The Los Angeles Times published its last standalone Book Review (LATBR) on Sunday, July 27. It must have been difficult reading for subscribers who've been lamenting the loss of the LATBR since news of its demise broke on July 21. L.A. Times book coverage, what remains, supposedly will be grafted into the larger paper. Cue my unimpressed cheer.
It's not that you couldn't have seen this coming. Over the past year, death knells have been sounding ad nauseam for every subsidiary of the printed word. Newspapers are dying; publishers are struggling; essayists are flopping; book reviews are becoming extinct. No one is reading, at least not as much as they used to, and with less patience.
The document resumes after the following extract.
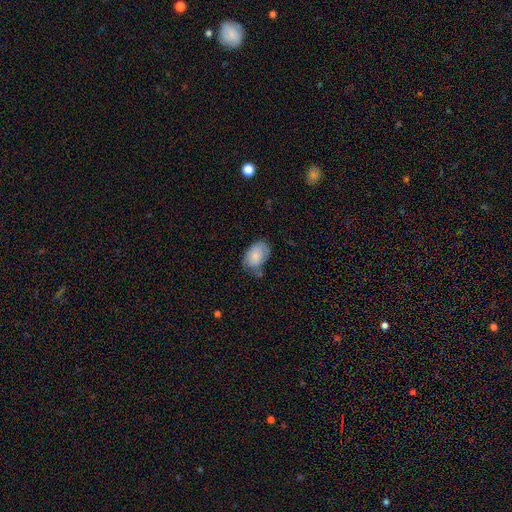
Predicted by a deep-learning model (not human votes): Morphology: type=smooth (79%); roundness=in between (88%); merging=none (51%).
It's still remarkable to witness one of the Goliaths fall—if only for how it exposes the flawed sense that something so established couldn't be flushed away so fast. A July 7th memo from the Tribune Company's chief innovation officer seems to rail against just this outcome. "Heard a conversation about how Book reporting doesn't generate revenue and may have to go away," writes Lee Abrams. "WAIT! Maybe Book reviews and coverage are one of those things that don't generate revenue right now, BUT—are trademarks for newspapers and elicit high passion from readers."
Abrams is on to something, until he offers a less-than-innovative plan for revamping book sections—which are "maybe too scholarly"—by including more popular, retail-oriented picks. If the Tribune Company messed up in axing the LATBR, at least it got one thing right: Abrams' fix wouldn't have made anyone any less upset.
We want our culture, and we want it uncompromising. In a public letter, four former editors of the Review condemn the decision as a "philistine blunder that insults the cultural ambition of [Los Angeles] and the region."